If a man could pass through Paradise in a dream, and have a flower presented to him as a pledge that his soul had really been there, and if he found that flower in his hand when he awake—Aye! and what then?
So unanswerable is the question, so neatly does it blend the reality of dreams and the reality of waking life, that H. G. Wells, in order to lend verisimilitude to the nightmarish fantasy of The Time Machine, borrowed Coleridge’s unsettling supposition and concluded his story with just such a flower.
-- Alberto Manguel

Monday, February 17, 2014

SF & AI

At a talk at the Oxford Martin School titled Artificial intelligence: examining the interface between brain and machine, I asked Anders Sandberg what role, if any, cultural products, including fiction, could usefully play in thinking about the future.*   He replied:
I quite like Asimov's robot stories because they are beautiful demonstrations that if you try to get your robots to behave according to a fixed set of rules there are going to be conditions that lead to bizarre or stupid behaviours. There are actually good demonstration of why you shouldn't use that sort of programming. But Asimov came up with the rules mostly to have a good framework for this stories. The real problem is when people think they are proposed seriously.

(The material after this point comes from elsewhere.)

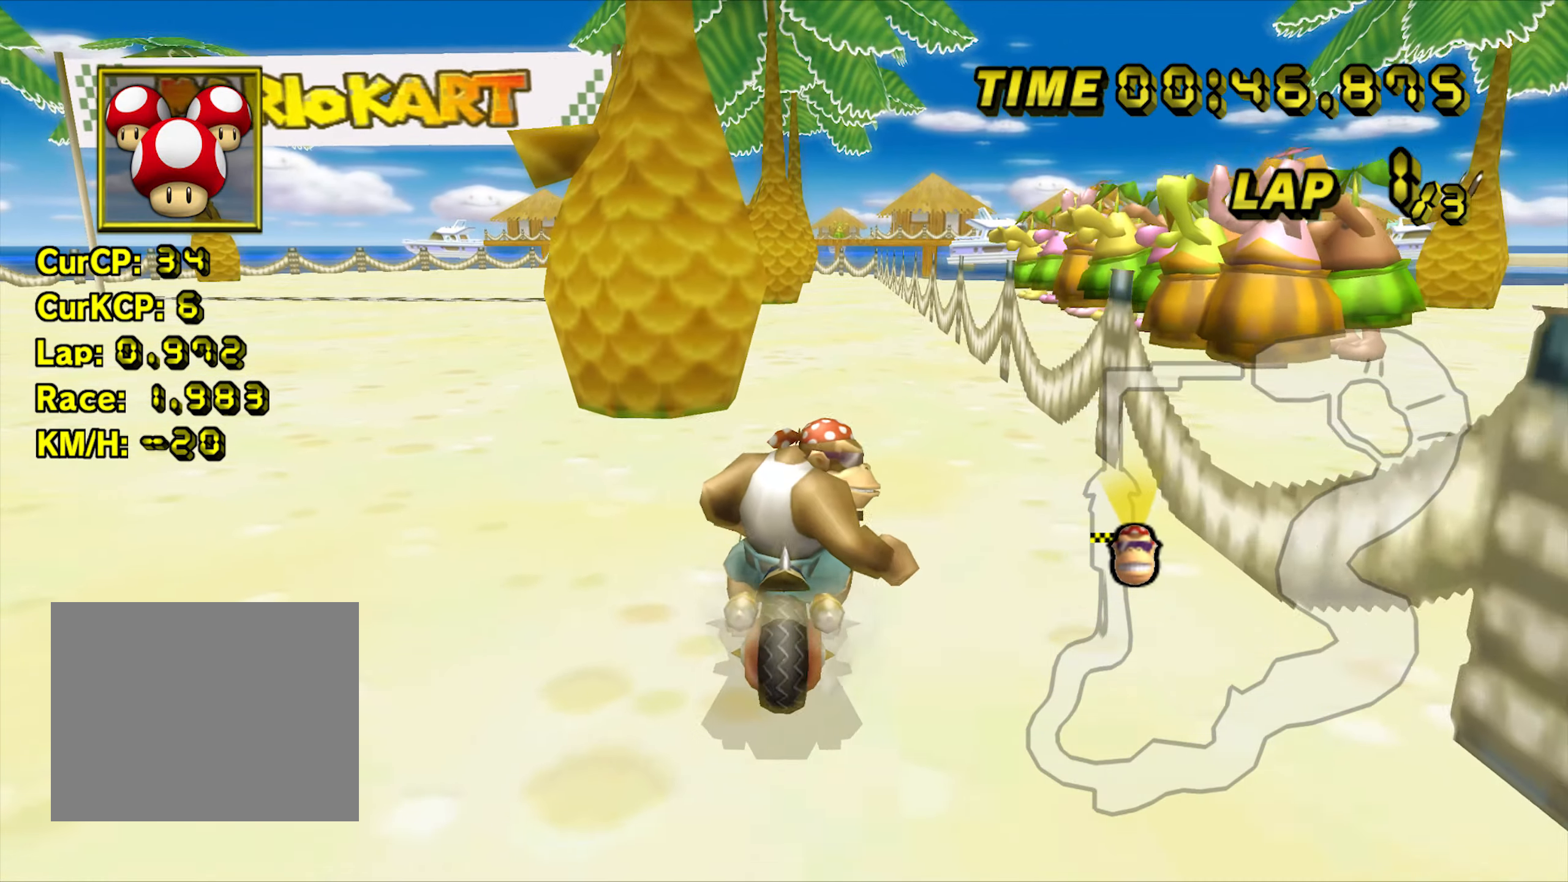
{"dt_ms": 500, "buttons": ["R1"], "left_stick": "center", "events": [[216, "left_stick", "right"], [266, "left_stick", "center"]]}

Any individual story, and individual piece of fiction is not going to work. But I think reading a lot of science fiction is actually quite useful to stretch your mind. None of the individual stories in necessarily useful or helpful but they can help you get into mindsets that are very different. If there is one thing science fiction is about it is about dealing with the other – dealing with very different situations and especially beings that function in a very different way. And I think that flexibility is important when we start to reason about it. Ray Kurzweil suggested that we give future AI the golden rule. That way they would learn how to behave themselves. But anyone who has tried to explain the golden rule to an inquisitive 8 year old will realise there are plenty of loopholes in that. And that's a human 8 year old. If this had been an AI 8 year old the loopholes that are obvious to an intelligent machine would be very weird to us. 
I think the money quote in this talk was "We have very little idea how to encode a good values system [into intelligent machines]."

Here is an article titled The Dawn of Artificial Intelligence.  

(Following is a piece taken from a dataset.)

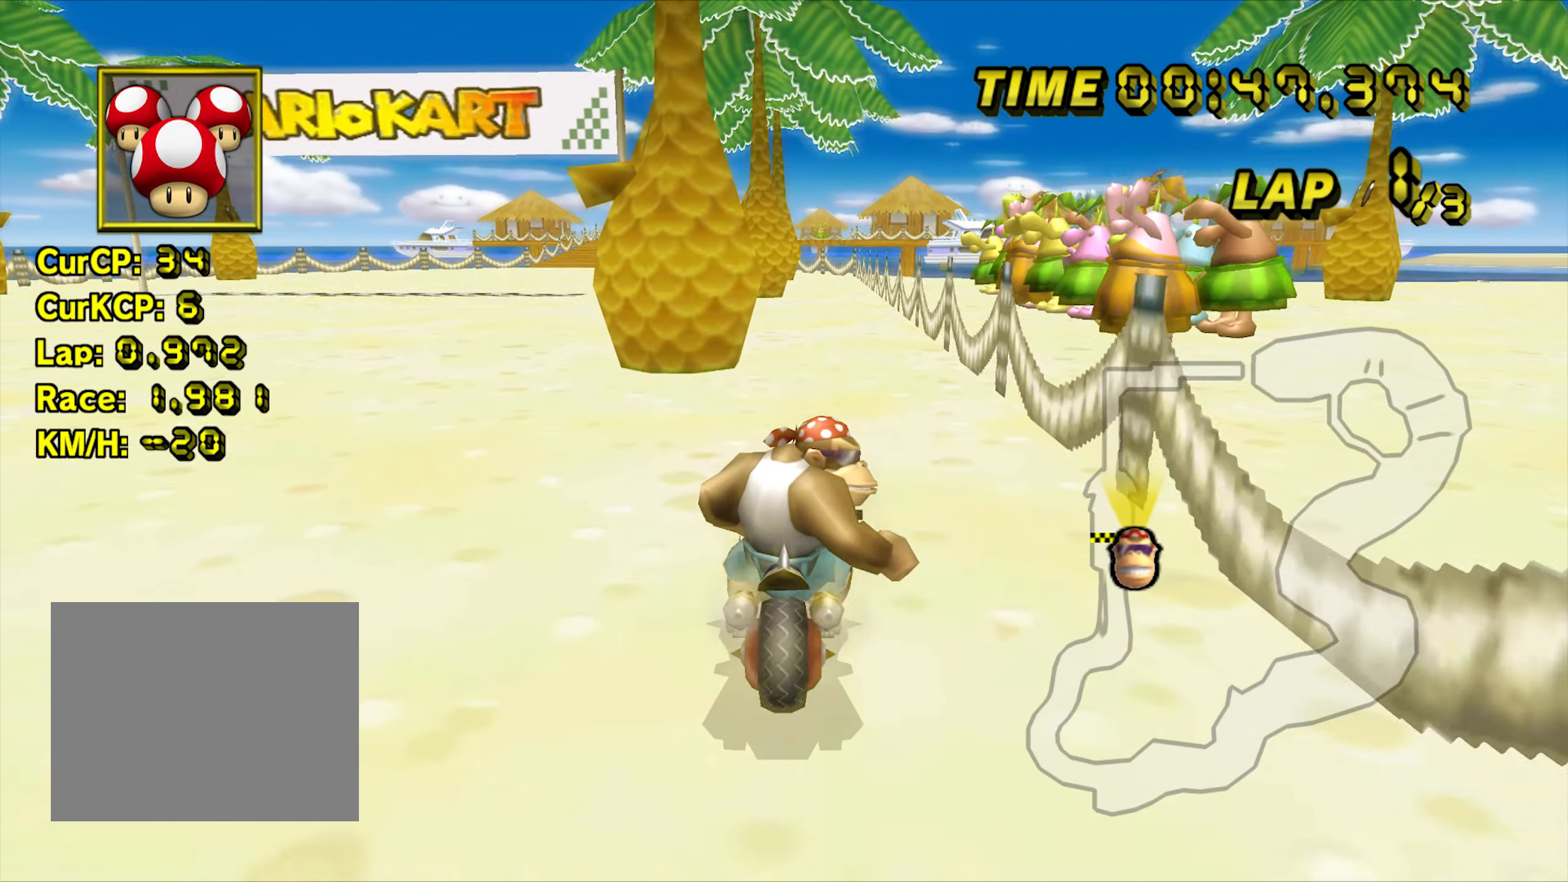
{"dt_ms": 500, "buttons": ["R1"], "left_stick": "right"}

At Charlie Stross's blog, Ramez Naam argues that The Singularity is Further Than It Appears.



* The video is here. My question is at 1.05.30 and Sandberg's reply at 1.09.15. I mentioned Marvin the Paranoid Android in the preface to my question in reference to his anecdote, at 1.01.00, about a robot he built that got stuck in a pattern of learned helplessness. The transcript above is not exact.

P.S. Maria Popova suggests some reasons why science fiction writers are good at predicting the future.

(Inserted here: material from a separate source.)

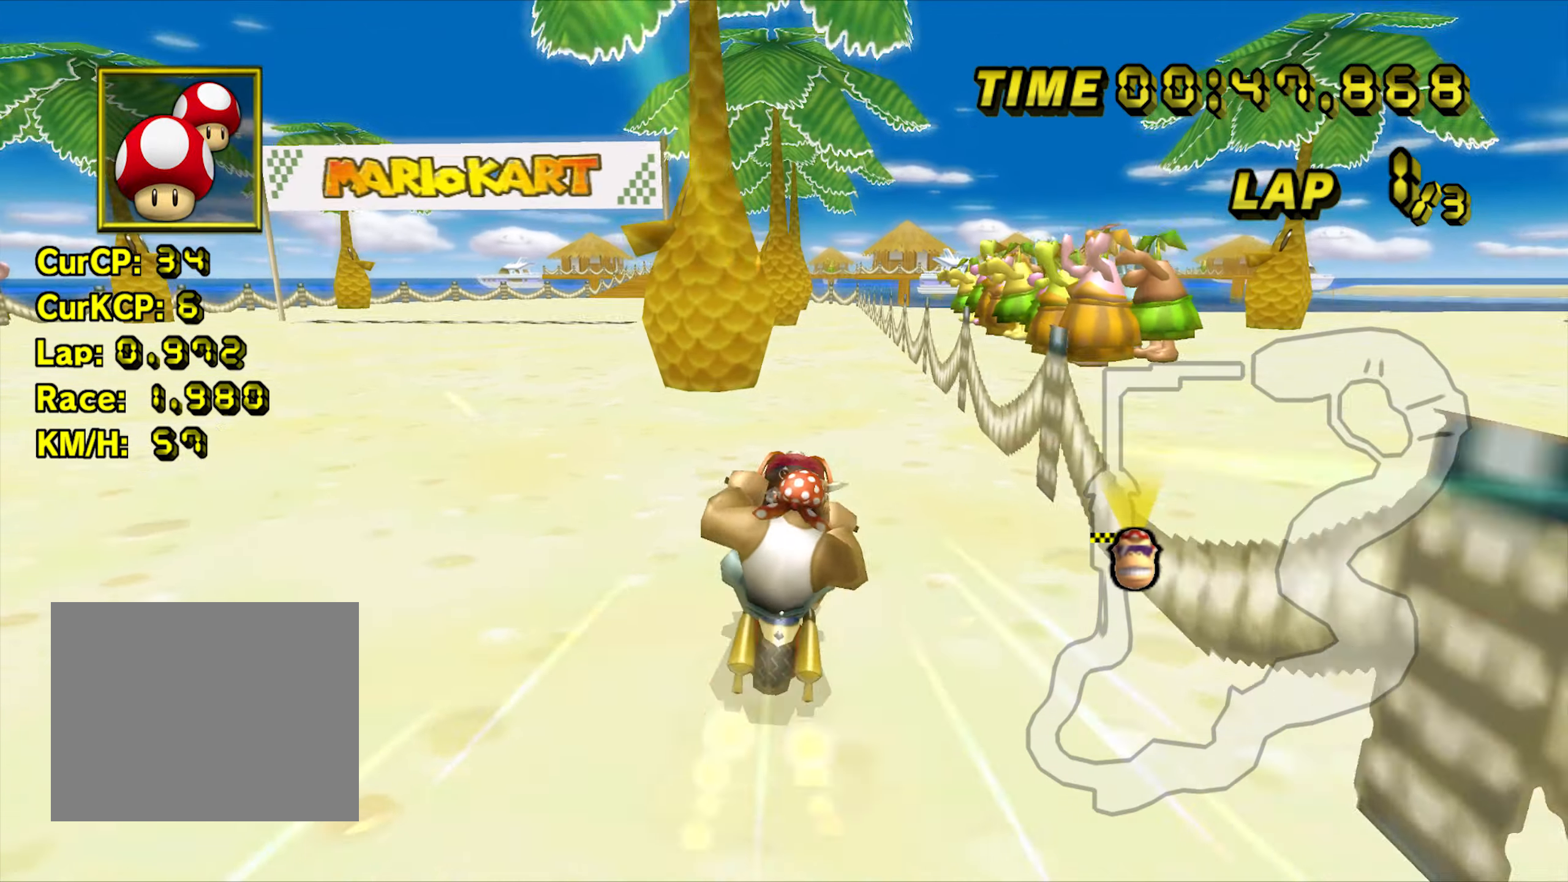
{"dt_ms": 500, "buttons": [], "left_stick": "right"}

Thursday, February 13, 2014

The stars move still, time runs, the clock will strike

 
I have a review of The Sixth Extinction by Elizabeth Kolbert in The Guardian. Here are a few notes and comments on points which I didn't manage to fit in the review or, if I did, got cut:

The hypothesis that the Chicxulub asteroid struck in June or July was mentioned by Jay Melosh on Radiolab's Apocalyptical, December 2013

Total content of the world’s nuclear arsenals  According to nucleardarkness.org in 2009 there were 23,335 weapons with total yield 6,400MT (pdf).

Permian... a few decades   see analysis by Paul Wignall (video) -- initial pulses of CO2 over tens and hundreds to thousands of years, perhaps triggering a rapid release of methane over a few decades

30 to 50% of species functionally extinct by 2050  Sourced here

Additional input of heat...equivalent to...four atomic bomb detonations per second  See here. As I noted in Minotaur, the additional accumulation of heat in the oceans since the 1870s due to human activity is estimated as equivalent to 10 billion Hiroshima bombs.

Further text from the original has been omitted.